Amidst the furore over the alleged use of chemical weapons in Syria, it is easy to overlook the subsequent bombing of the hospital where the victims were taken – itself a potential serious violation of international humanitarian law. As the war in Syria drags on, the question of how to ensure protection for the wounded and sick, as well as their doctors and nurses, in conflicts around the world is one that must not be neglected. The obligation to allow access to medical care in war is important because it defends the most vulnerable – the protection of the wounded and sick is the protection of our wider humanity.
The entitlement of the wounded and sick to receive the medical care required by their condition is a foundational rule of international humanitarian law. Equally foundational is the rule protecting those providing medical assistance from being harmed, prosecuted or otherwise punished for having provided medical care, regardless of the nationality, religion, status or affiliation with a party to the conflict of the person receiving such care. States have a legal and moral duty to comply with these rules of war.
But documenting attacks on healthcare is difficult. Evidence is hard to validate and reports may be challenged. The bombing of the Médecins Sans Frontières (MSF) hospital in Kunduz, Afghanistan in October 2015 by the US Air Force is one such example. MSF’s claims and supporting evidence that the hospital was deliberately targeted have been refuted by the US, which claims the bombing was due to human error.
In Syria, a UN Commission of Inquiry has been established to investigate alleged violations of international human rights law. However, the Syrian government has not yet officially allowed the commission access and, although a UN mechanism has been established to collect, preserve and analyse evidence of violations of international humanitarian law and human rights law in order to facilitate and expedite criminal proceedings, it is not clear if or how any evidence gathered will be used to bring cases involving attacks on healthcare. In relation to possible action at the International Criminal Court, Russia’s veto power in the UN Security Council could block any referral.
With direct and repeated targeting of health workers, facilities and ambulances, Syria has been called ‘the most dangerous place on earth’ for health-care providers. According to the preliminary findings of the Lancet Syria Commission, over 800 health workers have been killed, incarcerated or tortured, while hundreds of health facilities have been systematically attacked since the start of the war in 2011.
In recognition of this proliferation of attacks in Syria and elsewhere in recent years, the protection of healthcare in conflict was reinforced in May 2016 by the adoption of UN Security Council resolution 2286. The resolution strongly condemned attacks on medical personnel in conflict situations and demanded an end to impunity for those responsible and respect for international law on the part of all warring parties.
Yet although it was widely acclaimed and co-sponsored by 80 states, it has so far not been implemented as planned. Then-UN secretary general Ban Ki-Moon made concrete recommendations for implementation but these have not been actioned in any systematic or effective way by member states. Practical steps are being taken by frontline organizations to minimize risks, but without corresponding political will at the highest levels, doctors and their patients remain in peril.
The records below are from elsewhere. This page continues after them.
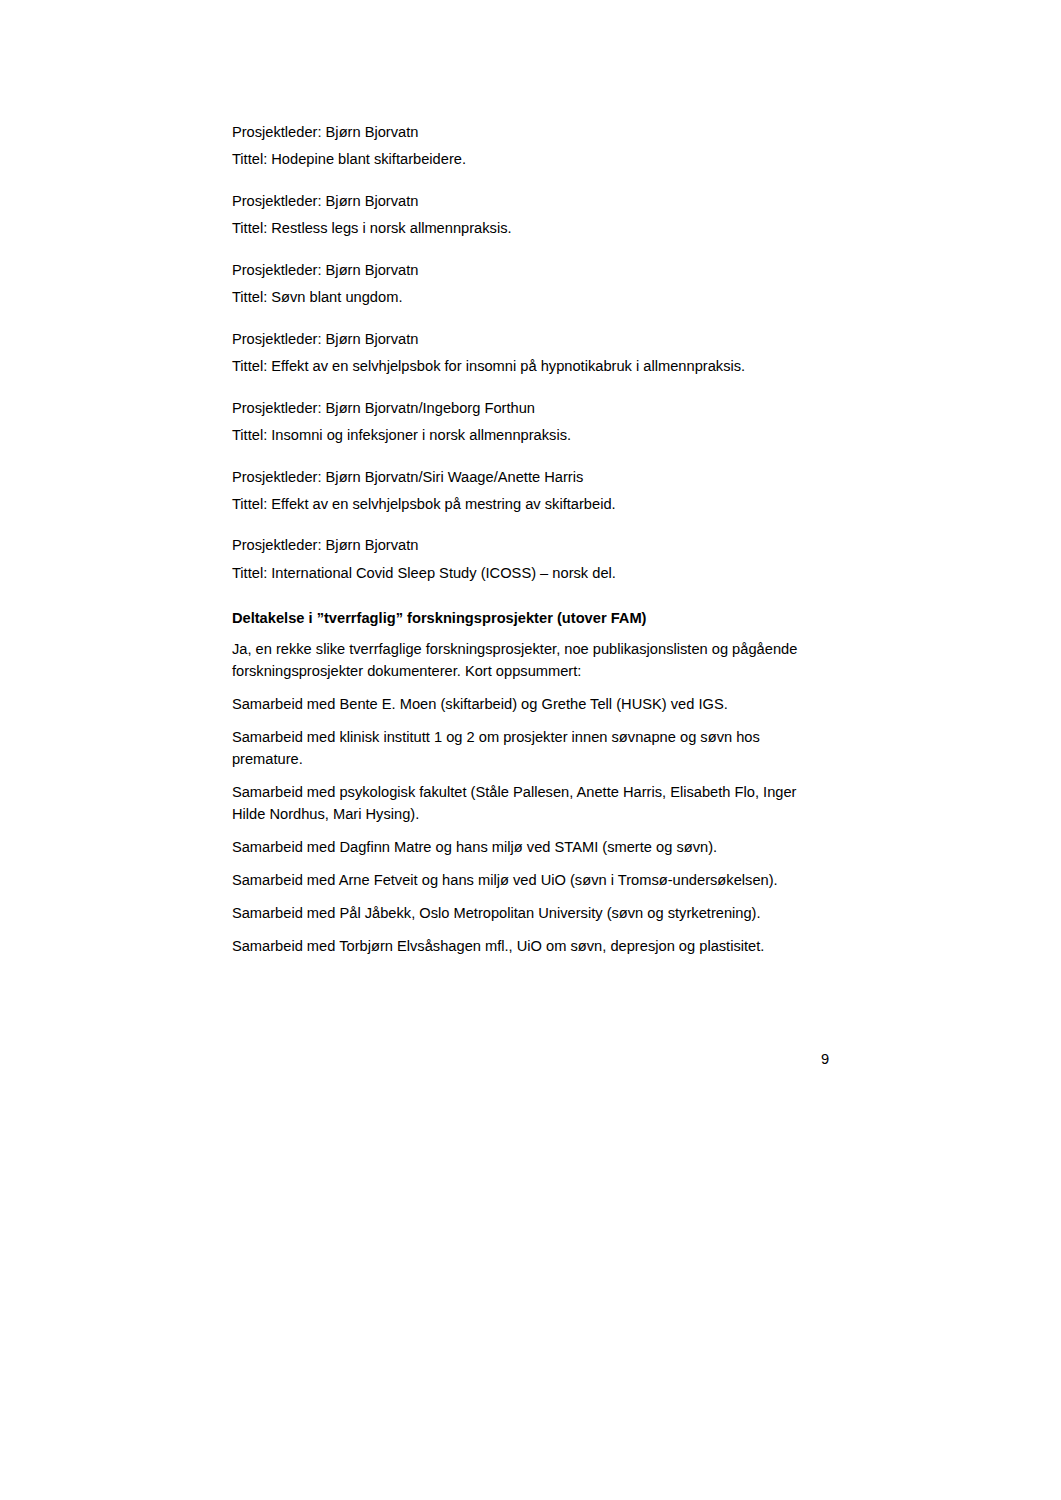Prosjektleder: Bjørn Bjorvatn
Tittel: Hodepine blant skiftarbeidere.
Prosjektleder: Bjørn Bjorvatn
Tittel: Restless legs i norsk allmennpraksis.
Prosjektleder: Bjørn Bjorvatn
Tittel: Søvn blant ungdom.
Prosjektleder: Bjørn Bjorvatn
Tittel: Effekt av en selvhjelpsbok for insomni på hypnotikabruk i allmennpraksis.
Prosjektleder: Bjørn Bjorvatn/Ingeborg Forthun
Tittel: Insomni og infeksjoner i norsk allmennpraksis.
Prosjektleder: Bjørn Bjorvatn/Siri Waage/Anette Harris
Tittel: Effekt av en selvhjelpsbok på mestring av skiftarbeid.
Prosjektleder: Bjørn Bjorvatn
Tittel: International Covid Sleep Study (ICOSS) – norsk del.
Deltakelse i ”tverrfaglig” forskningsprosjekter (utover FAM)
Ja, en rekke slike tverrfaglige forskningsprosjekter, noe publikasjonslisten og pågående forskningsprosjekter dokumenterer. Kort oppsummert:
Samarbeid med Bente E. Moen (skiftarbeid) og Grethe Tell (HUSK) ved IGS.
Samarbeid med klinisk institutt 1 og 2 om prosjekter innen søvnapne og søvn hos premature.
Samarbeid med psykologisk fakultet (Ståle Pallesen, Anette Harris, Elisabeth Flo, Inger Hilde Nordhus, Mari Hysing).
Samarbeid med Dagfinn Matre og hans miljø ved STAMI (smerte og søvn).
Samarbeid med Arne Fetveit og hans miljø ved UiO (søvn i Tromsø-undersøkelsen).
Samarbeid med Pål Jåbekk, Oslo Metropolitan University (søvn og styrketrening).
Samarbeid med Torbjørn Elvsåshagen mfl., UiO om søvn, depresjon og plastisitet.
9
We are not lacking in knowledge, nor are we lacking in law, nor in practical recommendations for helping protect healthcare; hopefully, we are not yet lacking in pity. What we are lacking is global leadership that can stand up and support the rules that govern conflict and protect vulnerable people caught up in it. Citizens must urge their leaders to respect, adhere to and promote compliance with the legal frameworks that have the power to bring justice in the future, and the power to protect healthcare in the present.
The international system is being tested, and is struggling – but this does not diminish responsibility from states to take action to protect healthcare in conflict now; it is a legal, moral and humanitarian imperative.